IL RITO DEL COMPARATICO E DEL COMMARATICO
Grande importanza rivestiva il rito del comparatico e del commaratico. Si può dire che era il vero fulcro della festa. A Castelbuono esistono tre tipi di cumpar e sono quello di coppula o birritta (battesimo), quello d’aneddu (matrimonio) e ù cumpar i San Juvann. È proprio quest’ultimo il vincolo più sacro che si possa stringere. Il vincolo più sentito, un vincolo che lega a vita e con una forza indissolubile. Tramite una formula si diveniva compari (tra uomini) o commari (tra donne), praticamente era un presentare la propria amicizia, tramite San Giovanni, a Dio stesso. Una specie di Sacra unione.
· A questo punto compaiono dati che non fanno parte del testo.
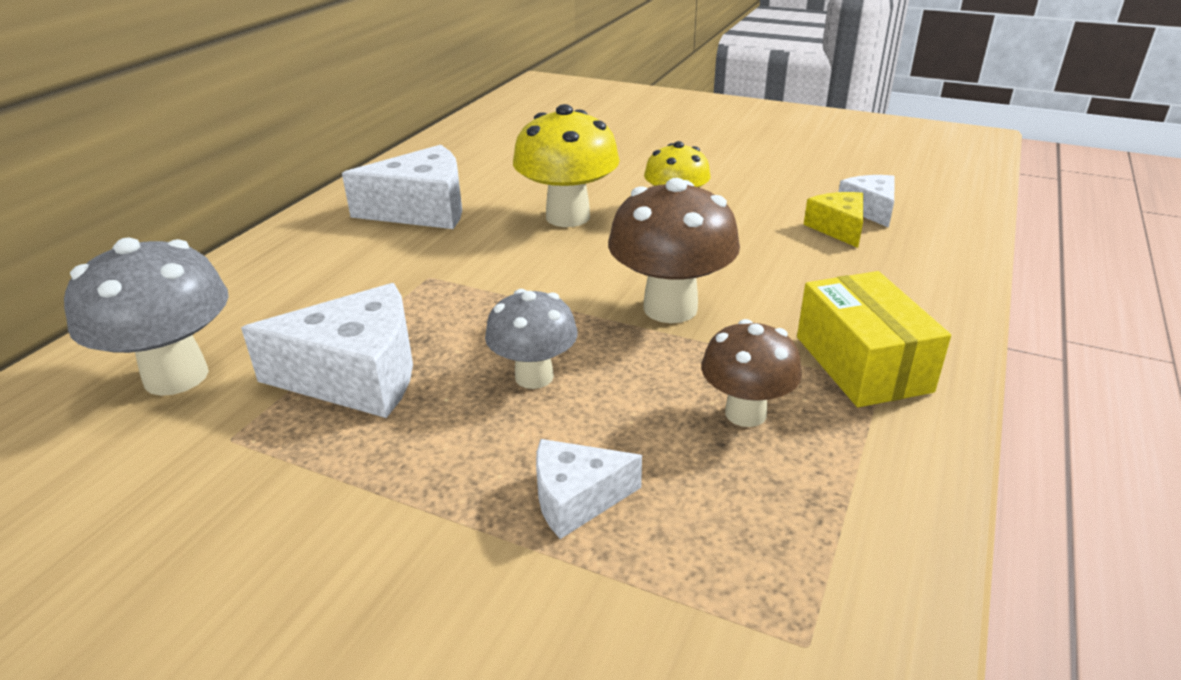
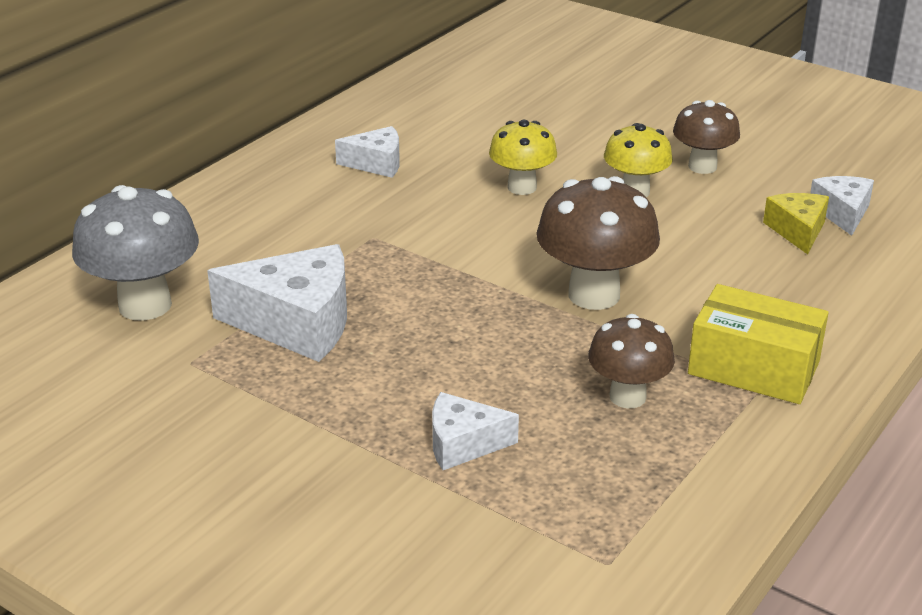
camera: 10 degrees right, 0 degrees up
white cheese [342,145,462,229] -> white cheese [335,126,400,178], size x0.57
grey mushroom [485,289,578,389] -> none
yellow mushroom [513,104,620,227] -> yellow mushroom [489,120,557,195], size x0.64
yellow box [797,271,951,407] -> yellow box turned 60 degrees counterclockwise [688,284,828,404]
none -> brown mushroom [673,100,740,174]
Diverso il rito tra uomini e donne.
I primi, vestiti a festa, usavano regalarsi un garofano rosso a vicenda e recitavano: “cummar e cumpar cù piricudddu quann manciu un vogghiu a nuddu a finuta di manciar vogghiu tuttu i me cumpari pil d’or pil d’argent cumpar ora e pi sempr cumpar ì San Giuvann cumpar tutti l’ann”.
Qualcuno aggiunge: “’nzocch aviim ni spartiim chiddu c’ammanca l’attruvam”.
Dopodichè s’abbracciavano e mangiavano insieme le fave. Da quel momento il compare diventa un vero familiare a cui si tributano gli onori propri di questi se non maggiori. Tra le donne vi erano diversi usi per stringere commaratico, ricordiamo ad esempio il bere un sorso d’acqua salata dallo stesso bicchiere proclamandosi cummar. Altre mangiavano un frutto recitando un Credo, altre ripescavano un anello nell’acqua salata. Ma il rito più diffuso era quello del capello. Le due prendevano un capello rispettivamente e li intrecciavano insieme facendoli confondere, poi li buttavano via dicendo: “pilu piliddu vattinni o mari mi saluti a ma cummari mi saluti a cchiù bedda cu la cruna (‘nocca) e la zagaredda”.